Items from a data source:

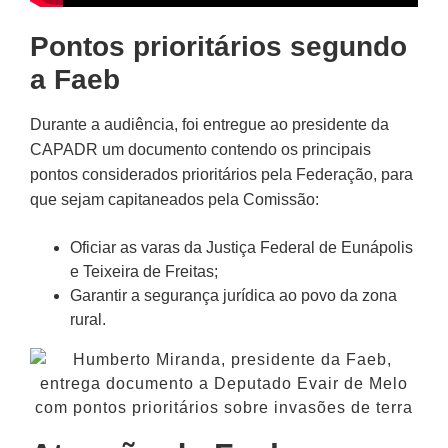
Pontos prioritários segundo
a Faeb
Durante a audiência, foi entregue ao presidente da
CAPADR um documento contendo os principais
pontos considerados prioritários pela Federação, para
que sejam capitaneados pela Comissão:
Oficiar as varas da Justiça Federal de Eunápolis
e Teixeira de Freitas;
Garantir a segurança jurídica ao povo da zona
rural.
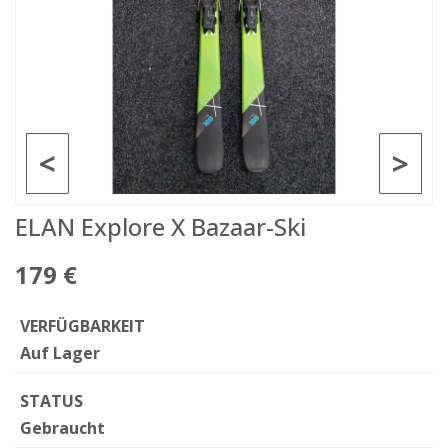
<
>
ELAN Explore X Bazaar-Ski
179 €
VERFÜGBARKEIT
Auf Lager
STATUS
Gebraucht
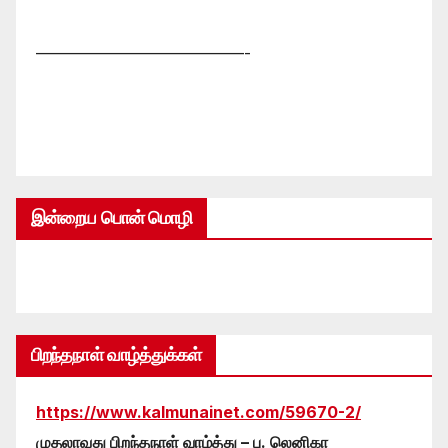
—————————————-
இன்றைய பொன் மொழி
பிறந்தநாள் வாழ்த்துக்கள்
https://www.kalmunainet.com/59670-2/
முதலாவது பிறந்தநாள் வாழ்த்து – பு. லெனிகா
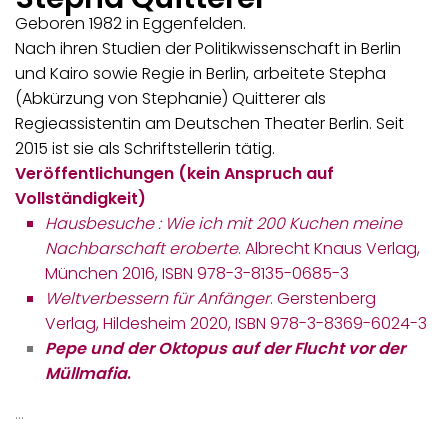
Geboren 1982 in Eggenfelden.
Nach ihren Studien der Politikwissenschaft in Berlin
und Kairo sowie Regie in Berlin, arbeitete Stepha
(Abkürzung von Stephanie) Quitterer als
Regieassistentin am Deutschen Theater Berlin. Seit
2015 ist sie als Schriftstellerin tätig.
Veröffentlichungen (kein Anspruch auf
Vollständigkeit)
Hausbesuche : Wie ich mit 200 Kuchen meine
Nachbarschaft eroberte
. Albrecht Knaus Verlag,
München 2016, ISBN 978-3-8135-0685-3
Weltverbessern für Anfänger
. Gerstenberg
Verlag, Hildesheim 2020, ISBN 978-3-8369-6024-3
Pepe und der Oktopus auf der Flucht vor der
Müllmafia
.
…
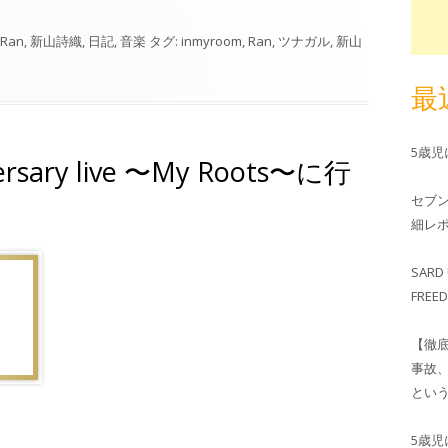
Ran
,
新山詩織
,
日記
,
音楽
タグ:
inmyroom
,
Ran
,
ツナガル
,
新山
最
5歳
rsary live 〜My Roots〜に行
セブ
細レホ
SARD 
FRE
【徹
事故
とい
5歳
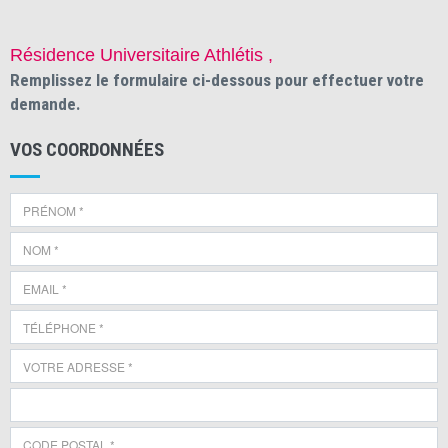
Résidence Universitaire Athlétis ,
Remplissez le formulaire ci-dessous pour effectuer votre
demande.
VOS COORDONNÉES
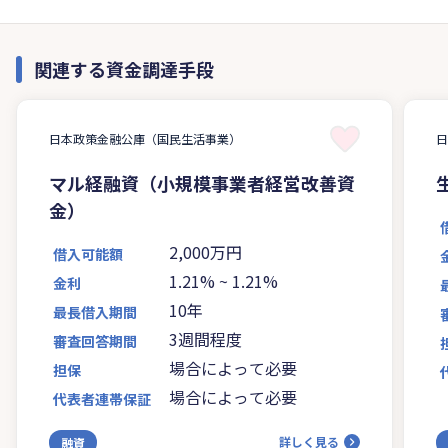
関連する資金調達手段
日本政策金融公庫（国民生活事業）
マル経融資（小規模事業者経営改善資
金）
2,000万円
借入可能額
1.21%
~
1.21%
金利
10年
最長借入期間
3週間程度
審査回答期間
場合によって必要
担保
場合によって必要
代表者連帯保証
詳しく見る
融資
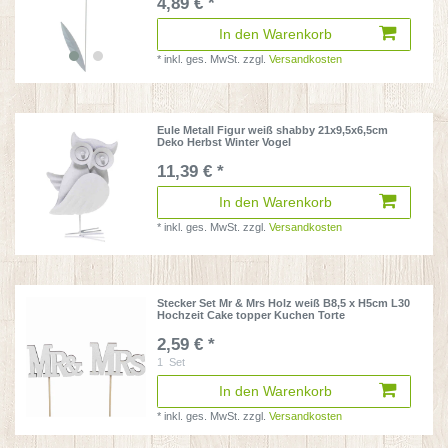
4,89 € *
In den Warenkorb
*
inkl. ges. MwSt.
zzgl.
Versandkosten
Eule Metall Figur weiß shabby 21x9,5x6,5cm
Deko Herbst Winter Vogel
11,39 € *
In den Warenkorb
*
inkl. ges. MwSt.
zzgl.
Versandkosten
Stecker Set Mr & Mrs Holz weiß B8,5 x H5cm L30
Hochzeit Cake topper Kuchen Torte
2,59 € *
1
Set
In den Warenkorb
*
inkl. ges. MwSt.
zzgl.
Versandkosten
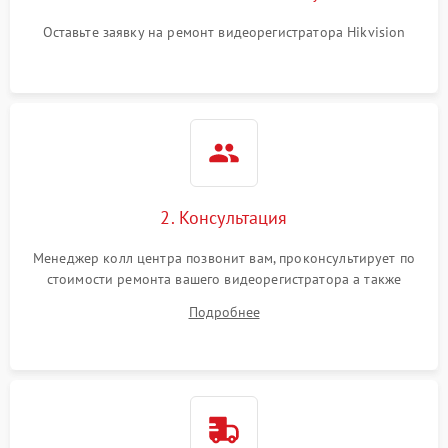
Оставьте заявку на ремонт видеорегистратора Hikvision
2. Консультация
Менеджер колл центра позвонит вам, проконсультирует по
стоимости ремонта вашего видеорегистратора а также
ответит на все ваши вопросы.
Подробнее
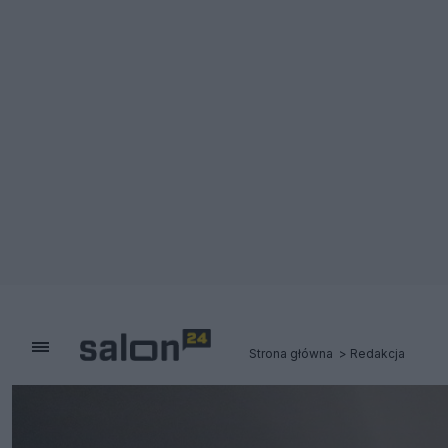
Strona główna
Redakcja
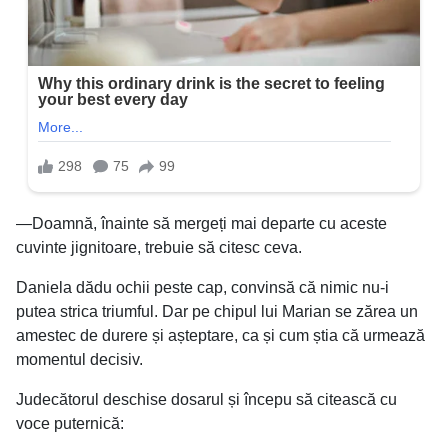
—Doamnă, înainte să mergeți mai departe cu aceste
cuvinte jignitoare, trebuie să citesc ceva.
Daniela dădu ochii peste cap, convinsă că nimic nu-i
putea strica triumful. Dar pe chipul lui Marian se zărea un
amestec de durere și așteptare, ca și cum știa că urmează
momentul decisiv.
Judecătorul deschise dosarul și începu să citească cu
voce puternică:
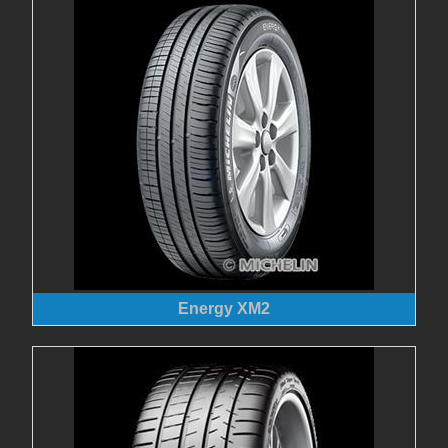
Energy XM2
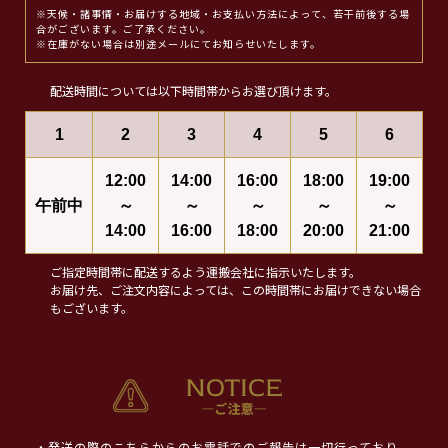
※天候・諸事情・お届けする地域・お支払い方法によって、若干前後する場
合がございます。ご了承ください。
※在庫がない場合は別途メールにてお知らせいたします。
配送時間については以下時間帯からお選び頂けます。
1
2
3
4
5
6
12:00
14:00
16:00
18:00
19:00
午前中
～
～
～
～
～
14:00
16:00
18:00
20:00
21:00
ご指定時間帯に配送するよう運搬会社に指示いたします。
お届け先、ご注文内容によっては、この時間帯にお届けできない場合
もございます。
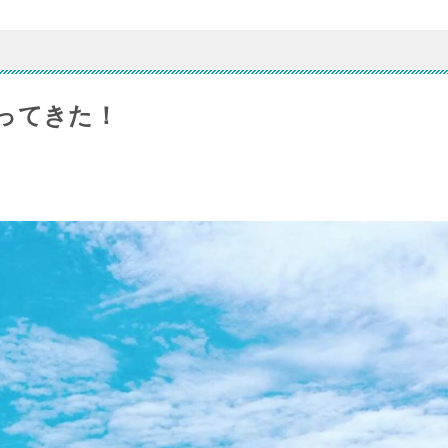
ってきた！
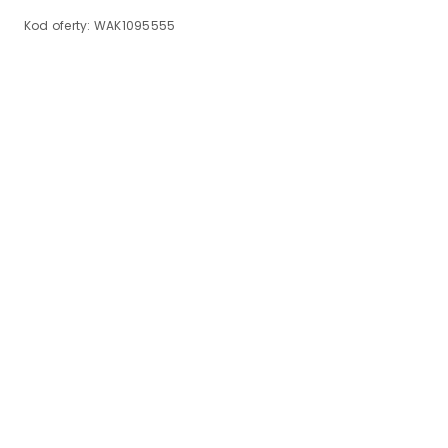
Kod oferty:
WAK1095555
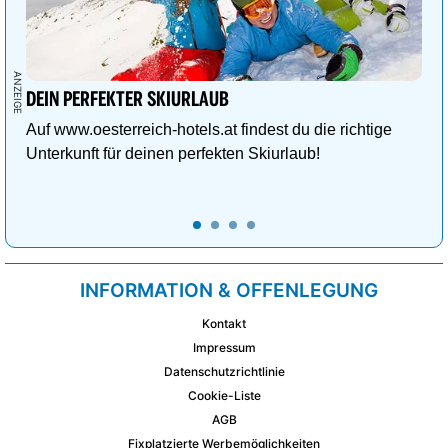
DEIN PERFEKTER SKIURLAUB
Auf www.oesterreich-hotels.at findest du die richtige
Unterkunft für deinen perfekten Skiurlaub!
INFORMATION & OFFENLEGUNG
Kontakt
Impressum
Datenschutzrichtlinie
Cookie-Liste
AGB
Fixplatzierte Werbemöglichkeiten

§ **Task statement**
From the opening line of the entries, copy each line exactly until the line with "Oficiar as varas", which is copied as well; leave out pictures.

§ **The answer**
Pontos prioritários segundo
a Faeb
Durante a audiência, foi entregue ao presidente da
CAPADR um documento contendo os principais
pontos considerados prioritários pela Federação, para
que sejam capitaneados pela Comissão:
Oficiar as varas da Justiça Federal de Eunápolis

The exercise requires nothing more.